**REQUIRED ACTIONS**
**a)** Quote the To Pimp a Butterfly review word for word, everything from "Heavy is the" down to "out of darkness?".
**b)** Extend the review of Kendrick Lamar's To Pimp a Butterfly, picking up right after its final sentence.

The Back Room

With respect to Socrates, my unexamined life is not worth living. The front room is the face we show everyone but we hide our true self in the back room.

Kendrick Lamar’s To Pimp a Butterfly: A Review

Best said by my bride as she swayed to the music, Kendrick Lamar’s new album To Pimp a Butterfly is “a mixture of a lot of stuff.”

It’s no surprise as this is the same man “dyin’ from thirst” in his previous album, Good Kid m.A.A.d City.

Heavy is the crown placed upon him since his breakout album.  The weight alone brings up so many issues with which he has grappled.  He believes himself to be the street-style preacher reaching as many young black men as possible.  Past history of depression complicates the burden of being this new voice.  Throughout the album he wrestles for control of his soul, at odds with the machine that made him rich and popular, the streets he grew up on in the city of Compton, and especially the self-doubt and fear that he’s not strong enough to handle the pressure.  If I have changed, can I ever go home again, and if I am able to go home again, can I tell the people what I’ve seen and help guide them out of darkness?

**RAW DATA**
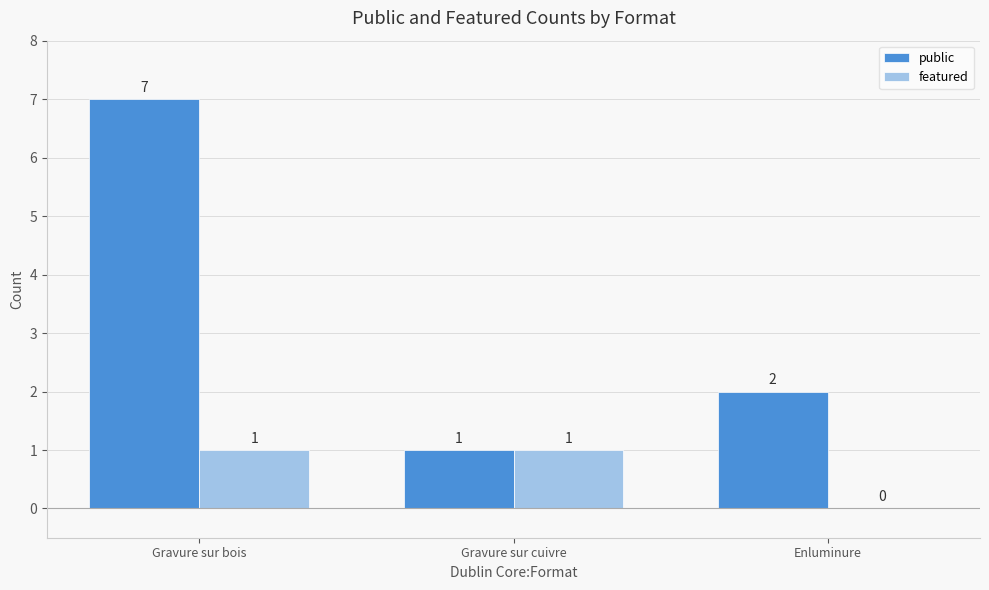

What are all the series names shown in the legend?

public, featured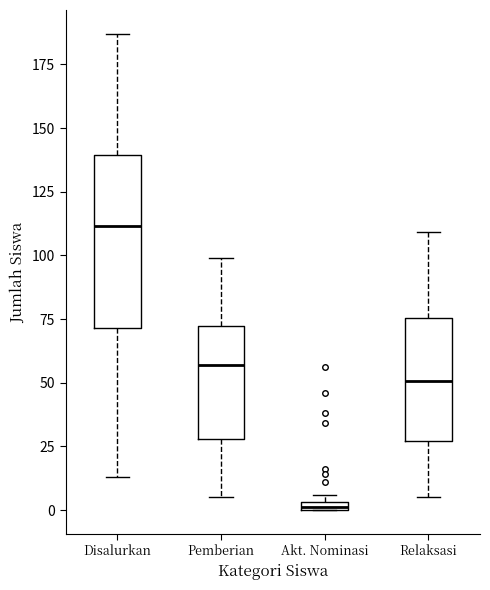

Which box is the tallest, from its lower edge to its upper edge?

Disalurkan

**PER-TASK OUTPUTS**
**a)**
Heavy is the crown placed upon him since his breakout album.  The weight alone brings up so many issues with which he has grappled.  He believes himself to be the street-style preacher reaching as many young black men as possible.  Past history of depression complicates the burden of being this new voice.  Throughout the album he wrestles for control of his soul, at odds with the machine that made him rich and popular, the streets he grew up on in the city of Compton, and especially the self-doubt and fear that he’s not strong enough to handle the pressure.  If I have changed, can I ever go home again, and if I am able to go home again, can I tell the people what I’ve seen and help guide them out of darkness?

**b)**
Keep this loose narrative in mind as you listen to the entirety of the album.  His second concept album in a row, it is meant to be absorbed fully over several full listens.  It’s a mixture of a lot of stuff.

Wesley theoryWe start it off with his comfort zone of funk and free-style rapping, horns blaring and percussion thumping getting the party started early.  Heavy influences from George Clinton’s P-funk, James Brown and OutKast make listening easy and familiar.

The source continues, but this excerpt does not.